■ **LISTE DES ACTIVITÉS**
• A. Recopiez le passage du texte sur les licences logicielles qui commence par « Bien sûr, il » et s'achève sur « l'incertitude. ».
• B. D'après le texte sur les licences logicielles, jusqu'à quel montant la responsabilité de l'éditeur peut-elle être engagée, au pire ?

■ **TEXTE PRÉSENTÉ**
▬▬▬▬▬▬
Bien sûr, il serait aventureux de se prononcer là-dessus d'une manière
générale sans disposer d'une compilation des licences logicielles non
libres pratiquées de par le monde. Mais si je m'en tiens aux quelques
constatations que j'ai faites par moi-même sur le terrain, tant dans
les textes contractuels que dans les conversations avec des éditeurs et
des utilisateurs, nous sommes ici dans le règne du flou et de
l'incertitude.
Si l'on
s'en tient à la lettre des licences commerciales (non démenties à ce
jour par la jurisprudence), la notion de garantie n'a pas grand rapport
dans le logiciel avec ce qu'elle signifie lorsqu'il s'agit de biens
matériels, à tel point qu'on se demande à quoi est tenu le fournisseur
et à quoi peut prétendre le client.
D'abord, la responsabilité de l'éditeur ne peut être engagée, au pire, que jusqu'à concurrence du montant payé pour l'achat de la licence, et ce quels que soient les dommages directs et indirects subis par le client du fait d'une défaillance du logiciel (projets retardés ou annulés, pertes d'exploitation ou manques à gagner, etc). D'ailleurs les engagements de garantie sont beaucoup moins précis sur le logiciel lui-même que sur son support physique, comme si les conditions de remplacement d'un cédérom rayé étaient vraiment d'un intérêt essentiel pour la sécurité de l'utilisateur.
Il existe
aussi un mécanisme d'esquive assez subtil, très répandu sur le marché,
(et même considéré, dans le monde du logiciel, comme la norme),
qui équivaut à faire passer à la trappe, sans le dire,
les obligations de résultat qui incombent normalement au fabricant.
L'éditeur fait en effet souscrire au client deux
contrats, l'un portant sur le droit d'usage du logiciel (la licence
proprement
dite) et l'autre sur une prestation de service (parfois appelée
"support" ou,
à tort, "maintenance"). Le client est invité à considérer que tout ce
qui
devrait normalement engager le fabricant au titre de la garantie est
pris en
charge au titre du contrat de service. Or ce contrat de service (tout
comme un
contrat d'assistance technique souscrit auprès d'une SSII) ne met
qu'une
obligation
de moyens à la charge de l'éditeur qui s'engage seulement à
faire
"au mieux" pour mettre le logiciel en état de marche.
▬▬▬▬▬▬
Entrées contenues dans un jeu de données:
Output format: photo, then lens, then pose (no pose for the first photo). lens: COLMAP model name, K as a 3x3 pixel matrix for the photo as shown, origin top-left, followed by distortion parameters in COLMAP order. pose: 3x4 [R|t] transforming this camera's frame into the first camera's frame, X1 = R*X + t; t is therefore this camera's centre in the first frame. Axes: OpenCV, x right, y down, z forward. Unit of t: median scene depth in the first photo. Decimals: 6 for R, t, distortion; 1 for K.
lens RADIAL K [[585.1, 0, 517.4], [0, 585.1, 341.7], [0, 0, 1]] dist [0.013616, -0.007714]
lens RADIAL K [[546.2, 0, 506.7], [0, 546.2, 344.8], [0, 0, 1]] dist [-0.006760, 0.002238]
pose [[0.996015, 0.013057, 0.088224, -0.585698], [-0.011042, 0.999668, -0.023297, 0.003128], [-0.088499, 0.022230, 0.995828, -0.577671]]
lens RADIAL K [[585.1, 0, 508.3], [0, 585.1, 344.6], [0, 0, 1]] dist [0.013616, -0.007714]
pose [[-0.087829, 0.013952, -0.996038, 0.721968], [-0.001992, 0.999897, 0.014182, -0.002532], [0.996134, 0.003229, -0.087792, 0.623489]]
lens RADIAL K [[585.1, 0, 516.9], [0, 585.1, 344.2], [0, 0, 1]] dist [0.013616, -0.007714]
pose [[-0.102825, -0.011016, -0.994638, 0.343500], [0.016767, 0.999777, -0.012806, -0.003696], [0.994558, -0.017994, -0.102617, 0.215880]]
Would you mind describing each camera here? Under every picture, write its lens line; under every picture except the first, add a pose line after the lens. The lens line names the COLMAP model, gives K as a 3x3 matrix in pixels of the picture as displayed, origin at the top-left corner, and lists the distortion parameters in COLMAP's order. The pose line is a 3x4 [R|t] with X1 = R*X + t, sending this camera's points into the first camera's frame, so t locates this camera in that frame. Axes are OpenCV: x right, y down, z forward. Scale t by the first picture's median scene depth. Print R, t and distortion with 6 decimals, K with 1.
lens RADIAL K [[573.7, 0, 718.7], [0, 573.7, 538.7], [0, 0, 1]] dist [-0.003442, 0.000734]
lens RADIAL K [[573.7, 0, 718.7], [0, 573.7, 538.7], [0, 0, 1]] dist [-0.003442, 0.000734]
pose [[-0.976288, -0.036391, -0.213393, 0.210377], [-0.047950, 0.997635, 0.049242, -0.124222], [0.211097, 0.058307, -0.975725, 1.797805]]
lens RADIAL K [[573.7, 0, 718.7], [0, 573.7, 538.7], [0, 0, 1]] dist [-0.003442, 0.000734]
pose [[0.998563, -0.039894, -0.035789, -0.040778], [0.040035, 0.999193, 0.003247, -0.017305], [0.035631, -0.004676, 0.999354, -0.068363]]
▬▬▬▬▬▬
■ **SOLUTIONS DES EXERCICES**
• A.
Bien sûr, il serait aventureux de se prononcer là-dessus d'une manière
générale sans disposer d'une compilation des licences logicielles non
libres pratiquées de par le monde. Mais si je m'en tiens aux quelques
constatations que j'ai faites par moi-même sur le terrain, tant dans
les textes contractuels que dans les conversations avec des éditeurs et
des utilisateurs, nous sommes ici dans le règne du flou et de
l'incertitude.

• B. Jusqu'à concurrence du montant payé pour l'achat de la licence.